Blaise Pascal is nog geen veertig jaar oud geworden. Hij werd geboren in 1623 en stierf in 1662. Pascal was hoog begaafd en diep gelovig. Die combinatie klinkt ons, althans in onze Westerse cultuur, ongerijmd, vreemd in de oren. Onder ons is, vooral onder invloed van de Verlichting, ook dit sprookje in omloop dat een hardnekkig bestaan leidt en klakkeloos, zonder kritisch nadenken wordt overgenomen: hoe meer verstand, des te minder geloof. Op de wijze van een boze tong die ooit deze domme regel bedacht: de wetenschap is het kerkhof van het geloof! Van Pascal kunnen we eindeloos veel leren. Ook en vooral om mens te zijn voor het aangezicht van God, in de vreze des Heren. Hij schreef onder meer een boekje met relatief korte uitspraken: Pensées (= Gedachten). Ik citeer één uitspraak van Pascal: ‘Het hart heeft zijn redenen die de rede niet kent’. Geloven in God, de Drieënige, die zich in de woorden van de Bijbel voorstelt en zich aldus onthult, ten diepste in het Woord, Jezus Christus, sprékend God, heeft òòk met het hoofd, de rede te maken. We hoeven geen onzin te geloven. Het verstand tussen haakjes of buiten spel zetten, zou een belediging van de Schepper zijn. Een mens is echter meer dan een klompje hersenen, hoe belangrijk ook. Je kunt niet alles beredeneren. Misschien moet je wel zeggen: de dingen die ècht tellen, die je bestaan maken en/of breken kunnen, hebben vooral te maken met je hart, het centrum van je gevoelsleven, je emoties, van alles wat je bestaan raakt en in beweging zet.

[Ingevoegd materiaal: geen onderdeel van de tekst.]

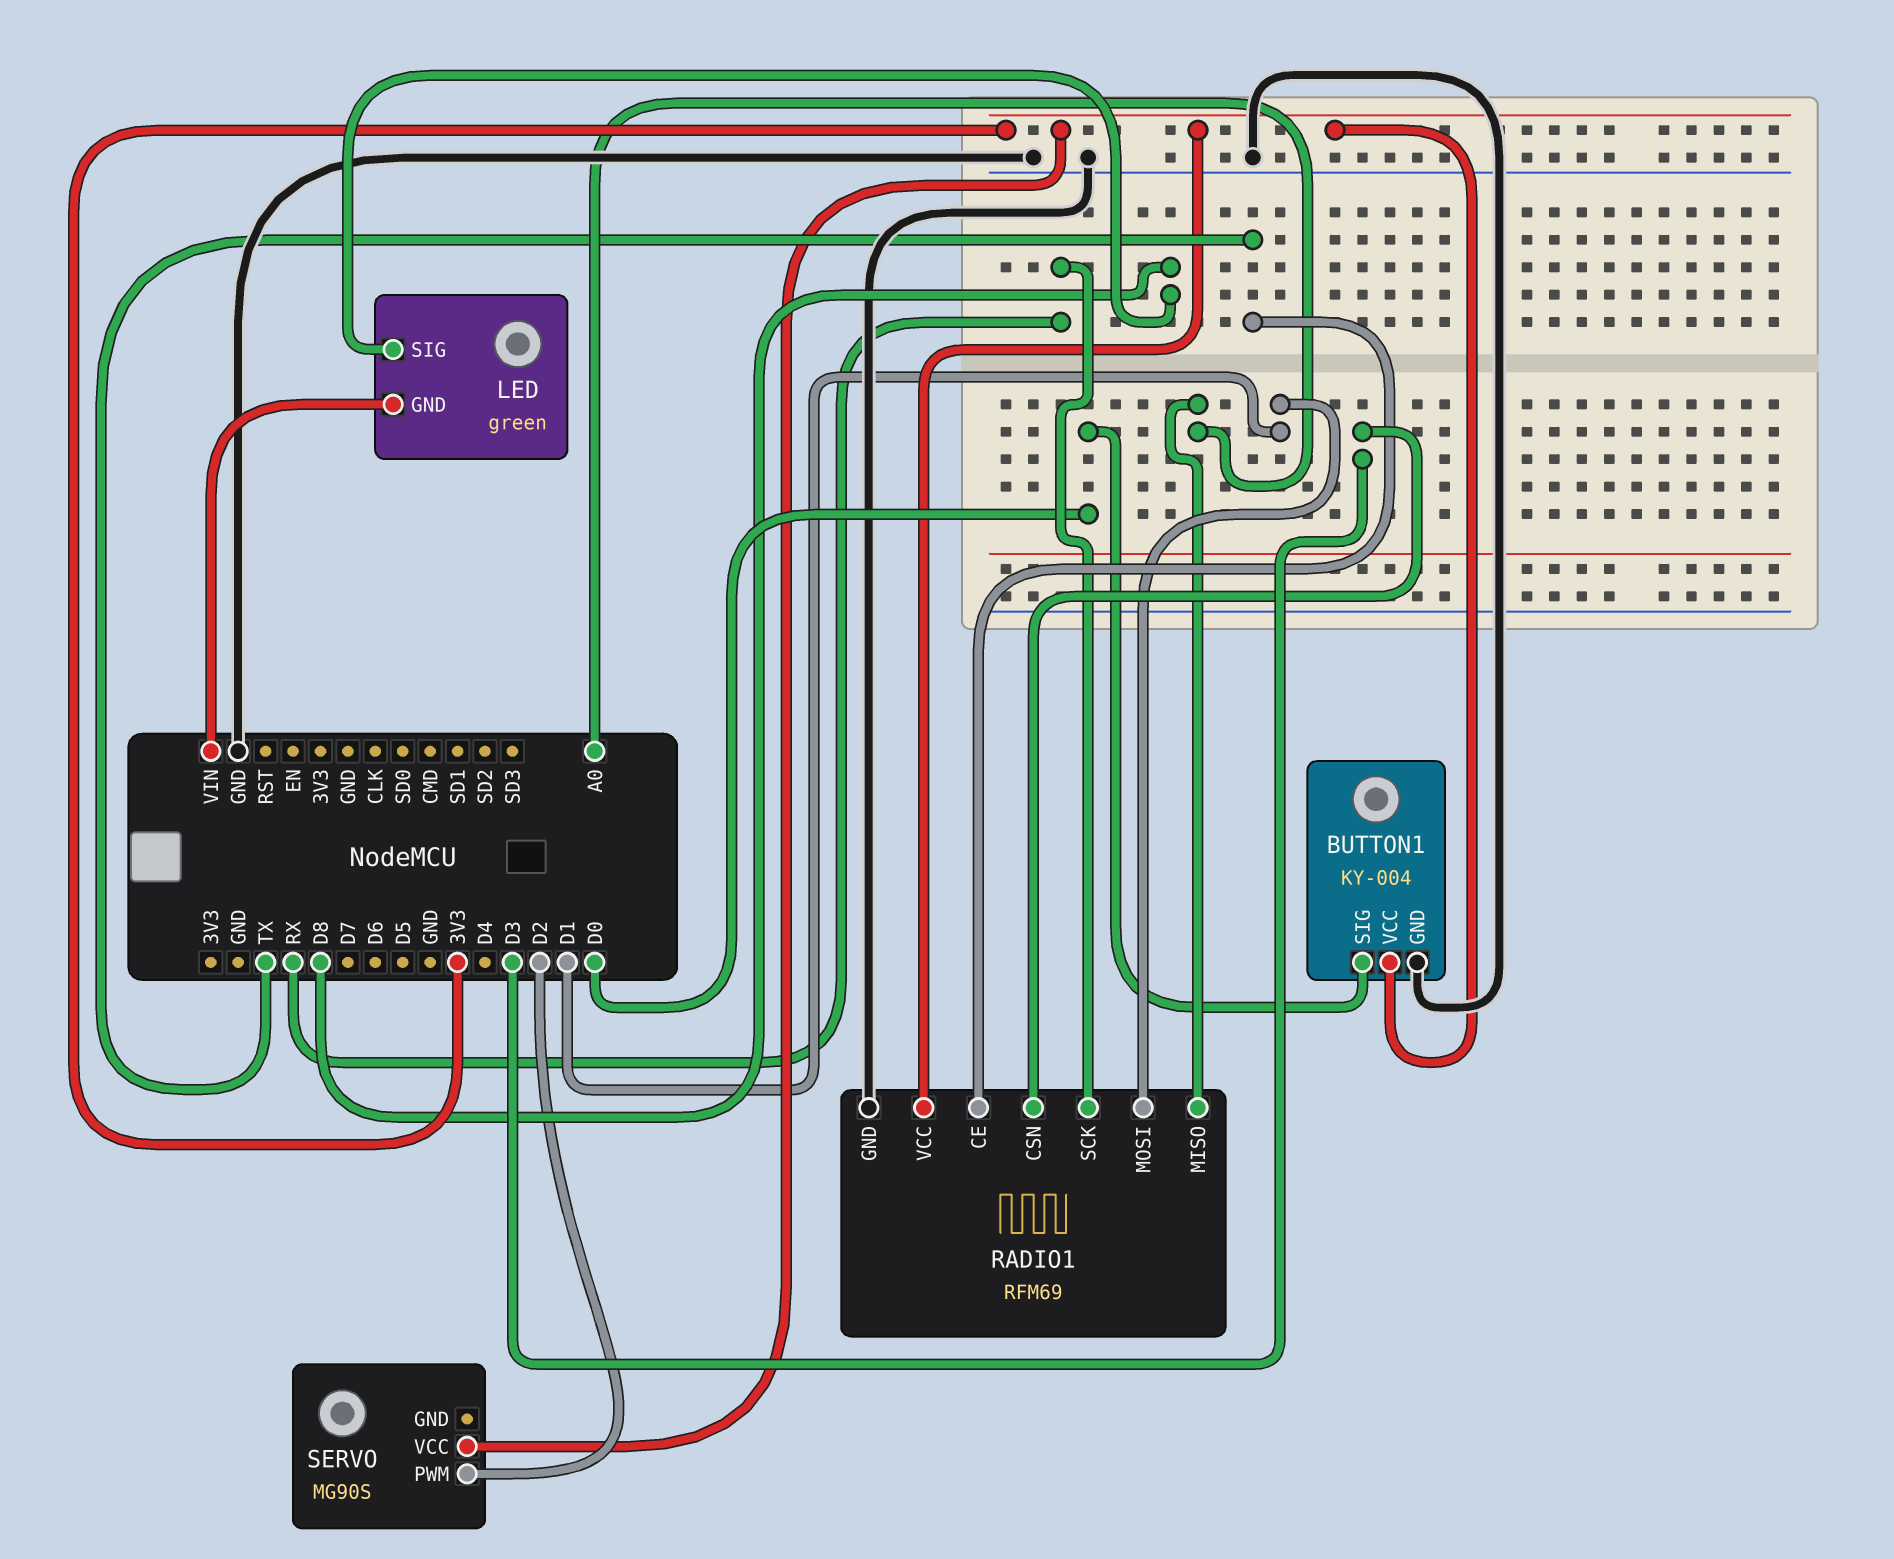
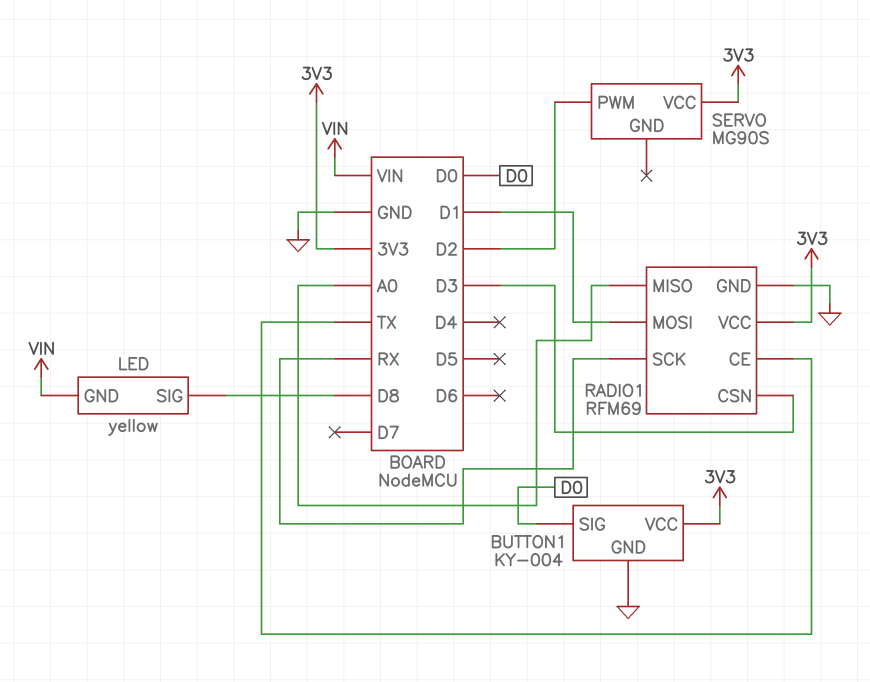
LED: green -> yellow

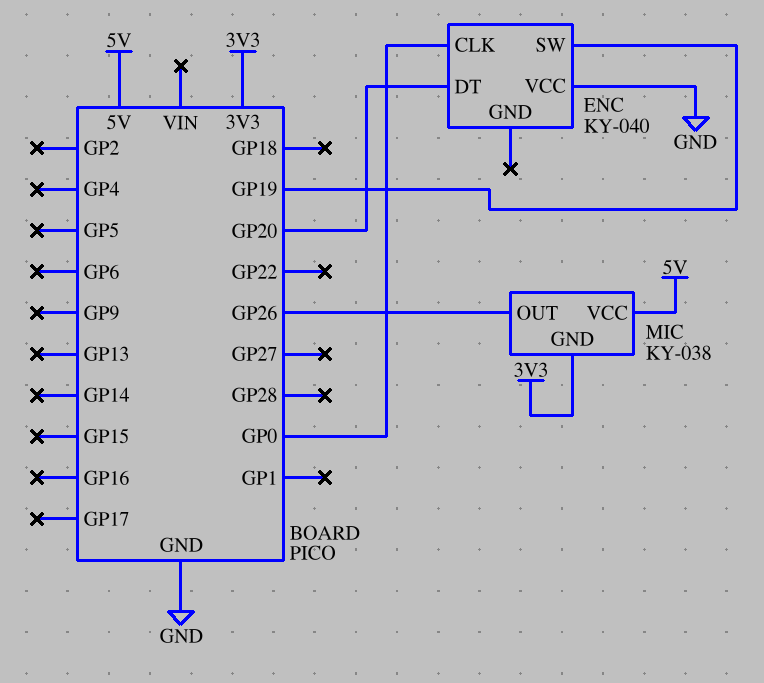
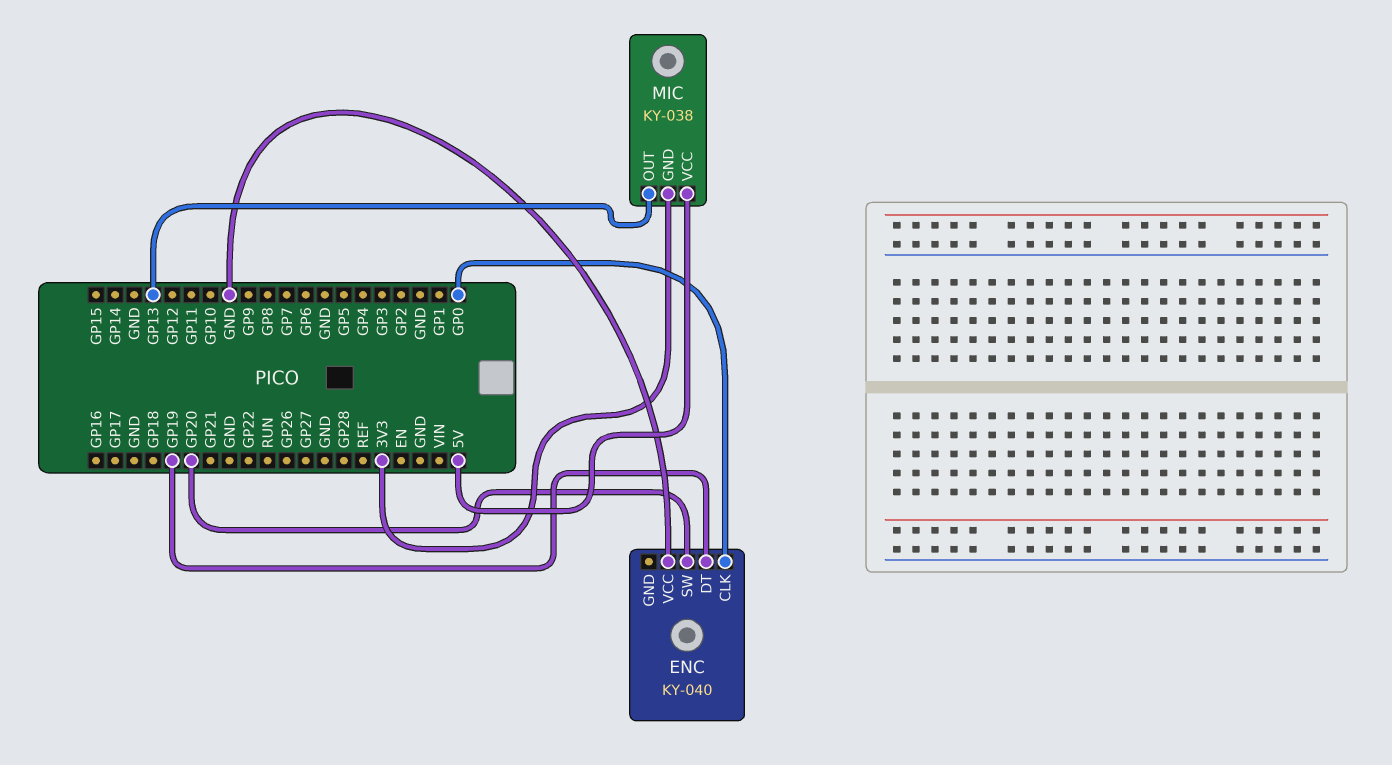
ENC pin DT: GP20 -> GP19
ENC pin SW: GP19 -> GP20
MIC pin OUT: GP26 -> GP13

We zijn dat evenwicht, die balans tussen hart en rede kwijtgeraakt, althans in onze Westerse cultuur. Daardoor zijn we diepgaand gestoord. Er is een leger van psychologen, therapeuten en andere deskundigen gemobiliseerd, maar het is vechten tegen de bierkaai, tenzij we het verstoorde evenwicht onderkennen en de balans met inzet van alle ontvangen vermogens terugvinden. Ik veronderstel dat de sleutel ligt in de wijsheid, zoals deze in de Heilige Schrift ontvouwd is. Met andere woorden: in de vreze des Heren ligt al ons heil besloten. Geloven in God, de Levende, is vooral een eerbiedige wijze van bestaan. Deze oefening is van levensbelang. Alle andere wegen lopen dood. De wegen waarop de rede verheerlijkt wordt en ook de wegen waarbij alle kaarten van het leven op het hart gezet worden. De vreze des Heren herstelt het evenwicht, schenkt heil, in werkzame afwachting van de voleinding, als God zal zijn alles in allen.

  1. Dr. O. Noordmans, Gestalte en Geest, p. 234 (= Verzamelde Werken 8, p. 360.
  2. Willem Barnard, Ademnood, p. 172.
  3. Dr. H. Vreekamp, Eerbied, p. 123.